Ma come si fa a scegliere un prodotto a più valore? Esistono sistemi di classificazione (semafori, certificazioni) che funzionano con persone che hanno le competenze, la motivazione e l’interesse a riconoscere, cercare e leggere queste informazioni. Per il resto, da numerose ricerche emerge che gli elementi che fungono da attrattiva maggiore nei confronti del consumatore sono il packaging, il brand e le informazioni più evidenti.

Per evidenziare quanto i meccanismi cognitivi ed emotivi siano complessi vediamo cosa è emerso da una ricerca sulla capacità attrattiva dei packaging condotta dal Centro di Ricerca di Neuromarketing “Behavior and Brain Lab” presso l’Università IULM di Milano coordinato dal prof. Russo. Mettendo a confronto packaging che richiamavano la tematica della sostenibilità, ma non lo erano, e packaging realizzati con materiali realmente sostenibili e certificati, i risultati hanno dimostrato che erano più attrattivi i prodotti che richiamavano la sostenibilità rispetto a quelli certificati.

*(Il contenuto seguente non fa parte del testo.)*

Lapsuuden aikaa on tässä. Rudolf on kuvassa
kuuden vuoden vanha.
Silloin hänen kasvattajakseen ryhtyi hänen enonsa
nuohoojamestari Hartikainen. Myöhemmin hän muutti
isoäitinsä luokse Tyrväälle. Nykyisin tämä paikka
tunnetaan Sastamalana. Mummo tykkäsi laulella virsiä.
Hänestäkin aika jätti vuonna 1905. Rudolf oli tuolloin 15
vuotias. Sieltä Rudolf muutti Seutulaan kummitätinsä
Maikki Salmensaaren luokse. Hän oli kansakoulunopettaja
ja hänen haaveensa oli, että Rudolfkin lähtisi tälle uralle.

Ne consegue che, dato che siamo macchine emotive che pensano, non è più possibile affidarci alla presunta razionalità umana. Non bastano la consapevolezza e la diffusione delle informazioni, che sicuramente sono importanti, ma potrebbe essere più efficace intervenire con quelle che Richard Thaler, premio Nobel per i suoi studi sull’economia comportamentale, ha definito nudge o spinte gentili. Dato che la sostenibilità è oggi più che mai una necessità per l’intero Pianeta, le persone possono essere spinte a comportarsi in modo sostenibile prima, o senza necessariamente, esserne consapevoli.